Cummings did not volunteer to serve out of a sense of mission or duty—he signed up to be an ambulance driver for adventure and carousing in Paris. He drank, partied, lived with a prostitute for a month, and behaved so badly that he spent a long stretch of time in jail. His poems of this period have a bloodless quality, relying on classical tales and others’ reports of wartime rather than his own experience. These considerations make it inapt to place him in the same category with Wilfred Owen, Siegfried Sassoon, and others who witnessed and responded directly to the horrors of war.

In the same vein, Rosenblitt is critical, but still generous, about the amoral nature of Cummings’ sexual conduct, particularly with his “private fascination with incest,” which wasn’t really so private. His best friend Scofield Thayer commissioned Cummings’ “EPITHALAMIUM” for his 1916 wedding to Elaine Orr. Cummings promptly started an affair with Orr, married her after she and Thayer divorced, fathered their daughter Nancy, and soon abandoned them both. Many years later he enabled a sexually tense relationship with his daughter without revealing to her that he was her father. Only when she made a sexual advance did he cut off the games and tell her the truth. The wreckage of Cummings’ behavior is clear in his daughter’s book of poetry, Charon’s Daughter (which included eight previously unpublished poems of her father).

Understanding these self-centered aspects of Cummings’ personality is critical to understanding his limits as a poet. As Cummings himself noted, there is a fragmentary quality to his poems. While bizarrely blaming his literary shortcomings on his abandonment of Nancy for more than two decades, he confessed the following:

Since Nancy’s latest visit,am feeling:
        O,for such a love! The lack of it is what makes me
write merely short poems; keeps me from achieving great
works:when the EO-N thread broke,Ibroke too.
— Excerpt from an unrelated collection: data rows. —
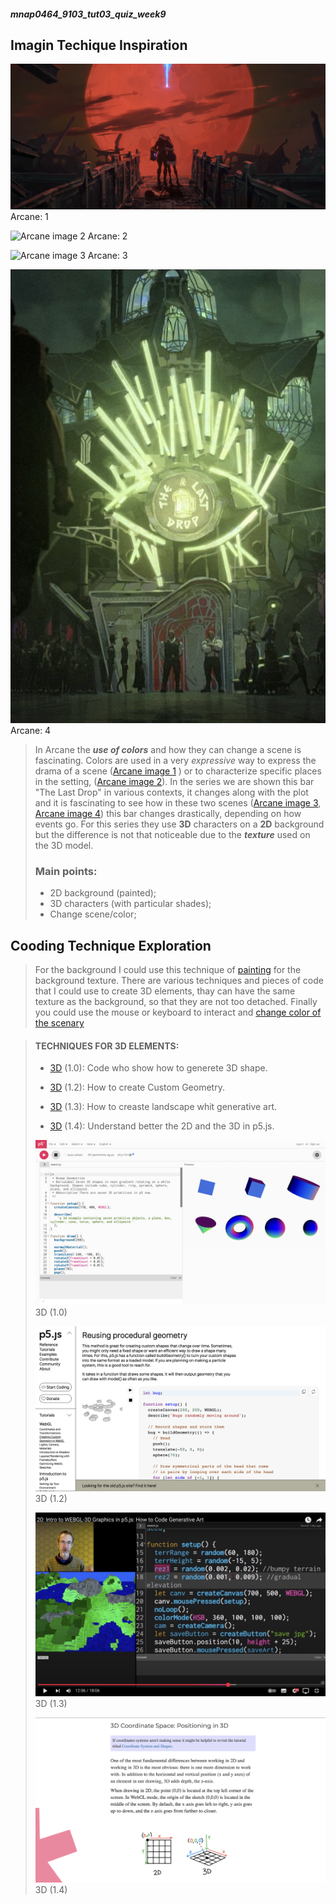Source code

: ##### mnap0464_9103_tut03_quiz_week9


## Imagin Techique Inspiration




![Arcane image 1](Drama-scene.png) Arcane: 1

![Arcane image 2](Zaun.png) Arcane: 2

![Arcane image 3](TheLastDrop1.png) Arcane: 3

![Arcane image 4](TheLastDrop2.png) Arcane: 4


>In Arcane the ***use of colors*** and how they can change a scene is fascinating. Colors are used in a very *expressive* way to express the drama of a scene ([Arcane image 1](https://in.pinterest.com/pin/1008243435341627746/) ) or to characterize specific places in the setting, ([Arcane image 2](https://it.pinterest.com/pin/402861129190891341/)). In the series we are shown this bar  "The Last Drop" in various contexts, it changes along with the plot and it is fascinating to see how in these two scenes ([Arcane image 3](https://it.pinterest.com/pin/427982770857075007/),
[Arcane image 4](https://it.pinterest.com/pin/362047257566218432/)) this bar changes drastically, depending on how events go. For this series they use **3D** characters on a **2D** background but the difference is not that noticeable due to the ***texture*** used on the 3D model.
>
> ### Main points:
>
> - 2D background (painted);
> - 3D characters (with particular shades);
> - Change scene/color;
>
>




## Cooding Technique Exploration




>For the background I could use this technique of [painting](https://www.youtube.com/watch?v=MEYdsoZua7E) for the background texture. There are various techniques and pieces of code that I could use to create 3D elements, thay can  have the same texture as the background, so that they are not too detached. Finally you could use the mouse or keyboard to interact and [change color of the scenary](https://editor.p5js.org/ivymeadows/sketches/B1PpMXlsZ)



> #### TECHNIQUES FOR 3D ELEMENTS:
> - [3D](https://editor.p5js.org/p5/sketches/3D:_geometries) (1.0): Code who show how to generete 3D shape.
> - [3D](https://p5js.org/tutorials/custom-geometry/) (1.2): How to create Custom Geometry.
>
> - [3D](https://www.youtube.com/watch?app=desktop&v=HJ7D0ysUL74) (1.3): How to creaste landscape whit generative art.
>
> - [3D](https://archive.p5js.org/learn/getting-started-in-webgl-coords-and-transform.html) (1.4): Understand better the 2D and the 3D in p5.js.
>
>![3D 1.0](3d_spinning_shapes.png) 3D (1.0)
>
>![3D 2.0](3D-bug.png) 3D (1.2)
>
>![3D 3.0](3D_landscape.png) 3D (1.3)
>
>![3D 4.0](3D_p5.png) 3D (1.4)




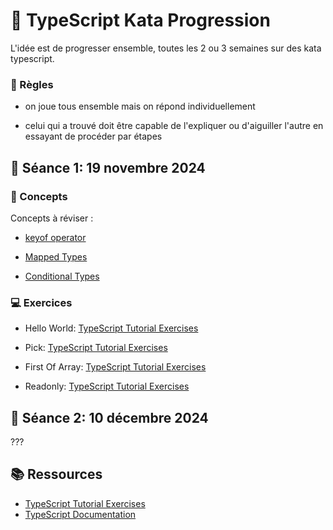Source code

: # 🚀 TypeScript Kata Progression

L'idée est de progresser ensemble, toutes les 2 ou 3 semaines sur des kata typescript.

### 🤝 Règles

- on joue tous ensemble mais on répond individuellement

- celui qui a trouvé doit être capable de l'expliquer ou d'aiguiller l'autre en essayant de procéder par étapes

## 🎯 Séance 1: 19 novembre 2024

### 🧠 Concepts

Concepts à réviser : 

- [keyof operator](https://www.typescriptlang.org/docs/handbook/2/keyof-types.html)

- [Mapped Types](https://www.typescriptlang.org/docs/handbook/2/mapped-types.html)

- [Conditional Types](https://www.typescriptlang.org/docs/handbook/2/conditional-types.html)

### 💻 Exercices

- Hello World: [TypeScript Tutorial Exercises](https://type-challenges.github.io/?question=00013-warm-hello-world)

- Pick: [TypeScript Tutorial Exercises](https://type-challenges.github.io/?question=00004-easy-pick)

- First Of Array: [TypeScript Tutorial Exercises](https://type-challenges.github.io/?question=00014-easy-first)

- Readonly: [TypeScript Tutorial Exercises](https://type-challenges.github.io/?question=00007-easy-readonly)



## 🎯 Séance 2: 10 décembre 2024

???



## 📚 Ressources

- [TypeScript Tutorial Exercises](https://type-challenges.github.io/)
- [TypeScript Documentation](https://www.typescriptlang.org/docs/handbook/)


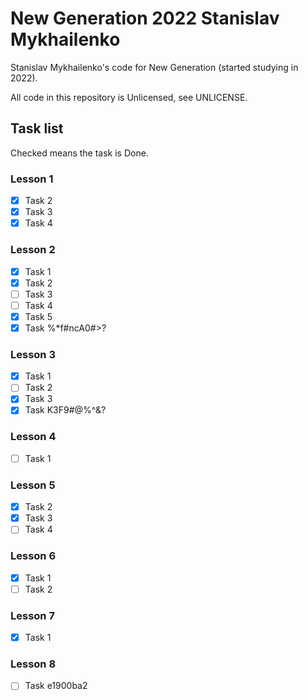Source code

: # New Generation 2022 Stanislav Mykhailenko

Stanislav Mykhailenko's code for New Generation (started studying in 2022).

All code in this repository is Unlicensed, see UNLICENSE.

## Task list

Checked means the task is Done.

### Lesson 1

- [x] Task 2
- [x] Task 3
- [x] Task 4

### Lesson 2

- [x] Task 1
- [x] Task 2
- [ ] Task 3
- [ ] Task 4
- [x] Task 5
- [x] Task %*f#ncA0#>?

### Lesson 3
- [x] Task 1
- [ ] Task 2
- [x] Task 3
- [x] Task K3F9#@%^&?

### Lesson 4
- [ ] Task 1

### Lesson 5
- [x] Task 2
- [x] Task 3
- [ ] Task 4

### Lesson 6
- [x] Task 1
- [ ] Task 2

### Lesson 7
- [x] Task 1

### Lesson 8
- [ ] Task e1900ba2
Since then,
Have been lost in a fragmentary world(my “unworld)!of abstractions & generalities,of hatreds & scorns & satires,of la
vie politique et toujours banale.’

While Cummings’s flight from domesticity did not cause his uniquely fragmented style, his own description of his literary style and its shortcomings demonstrates considerable self-awareness.
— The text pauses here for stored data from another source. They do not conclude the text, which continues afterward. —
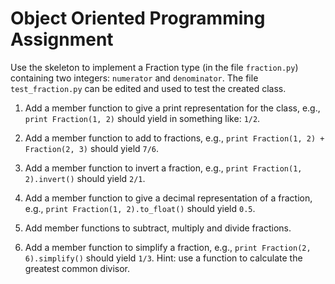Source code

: # Object Oriented Programming Assignment

Use the skeleton to implement a Fraction type (in the file `fraction.py`) containing two integers: `numerator` and `denominator`.
The file `test_fraction.py` can be edited and used to test the created class.

1. Add a member function to give a print representation for the class, e.g., `print Fraction(1, 2)` should yield in something like: `1/2`.

2. Add a member function to add to fractions, e.g., `print Fraction(1, 2) + Fraction(2, 3)` should yield `7/6`.

3. Add a member function to invert a fraction, e.g., `print Fraction(1, 2).invert()` should yield `2/1`.

4. Add a member function to give a decimal representation of a fraction, e.g., `print Fraction(1, 2).to_float()` should yield `0.5`.

5. Add member functions to subtract, multiply and divide fractions.

6. Add a member function to simplify a fraction, e.g., `print Fraction(2, 6).simplify()` should yield `1/3`.
  Hint: use a function to calculate the greatest common divisor.
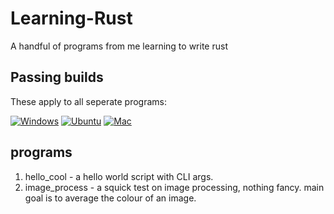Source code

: # Learning-Rust
A handful of programs from me learning to write rust

## Passing builds
These apply to all seperate programs:

[![Windows](https://github.com/BuyMyMojo/Learning-Rust/actions/workflows/windows.yml/badge.svg)](https://github.com/BuyMyMojo/Learning-Rust/actions/workflows/windows.yml)
[![Ubuntu](https://github.com/BuyMyMojo/Learning-Rust/actions/workflows/ubuntu.yml/badge.svg)](https://github.com/BuyMyMojo/Learning-Rust/actions/workflows/ubuntu.yml)
[![Mac](https://github.com/BuyMyMojo/Learning-Rust/actions/workflows/mac.yml/badge.svg)](https://github.com/BuyMyMojo/Learning-Rust/actions/workflows/mac.yml)

## programs
1.  hello_cool - a hello world script with CLI args.
2.  image_process - a squick test on image processing, nothing fancy. main goal is to average the colour of an image.
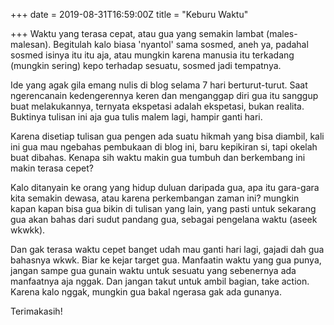 +++
date = 2019-08-31T16:59:00Z
title = "Keburu Waktu"

+++
Waktu yang terasa cepat, atau gua yang semakin lambat (males-malesan). Begitulah kalo biasa 'nyantol' sama sosmed, aneh ya, padahal sosmed isinya itu itu aja, atau mungkin karena manusia itu terkadang (mungkin sering) kepo terhadap sesuatu, sosmed jadi tempatnya.

Ide yang agak gila emang nulis di blog selama 7 hari berturut-turut. Saat ngerencanain kedengerennya keren dan menganggap diri gua itu sanggup buat melakukannya, ternyata ekspetasi adalah ekspetasi, bukan realita. Buktinya tulisan ini aja gua tulis malem lagi, hampir ganti hari.

Karena disetiap tulisan gua pengen ada suatu hikmah yang bisa diambil, kali ini gua mau ngebahas pembukaan di blog ini, baru kepikiran si, tapi okelah buat dibahas. Kenapa sih waktu makin gua tumbuh dan berkembang ini makin terasa cepet?

Kalo ditanyain ke orang yang hidup duluan daripada gua, apa itu gara-gara kita semakin dewasa, atau karena perkembangan zaman ini? mungkin kapan kapan bisa gua bikin di tulisan yang lain, yang pasti untuk sekarang gua akan bahas dari sudut pandang gua, sebagai pengelana waktu (aseek wkwkk).

Dan gak terasa waktu cepet banget udah mau ganti hari lagi, gajadi dah gua bahasnya wkwk. Biar ke kejar target gua. Manfaatin waktu yang gua punya, jangan sampe gua gunain waktu untuk sesuatu yang sebenernya ada manfaatnya aja nggak. Dan jangan takut untuk ambil bagian, take action. Karena kalo nggak, mungkin gua bakal ngerasa gak ada gunanya.

Terimakasih!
Cummings’s bold, innovative observations were expressed in bolder, more innovative ways than any other 20th century poet’s. Rarely, though, were those observations sustained long enough to form a timeless poem, and rarely did he extend himself beyond a bookish cleverness largely founded on images from classical literature rather than experience. Indeed, even his flashes of brilliance tend to be incomprehensible without the kind of dogged and thoughtful scholarship that makes Rosenblitt's book invaluable to any serious reader of Cummings.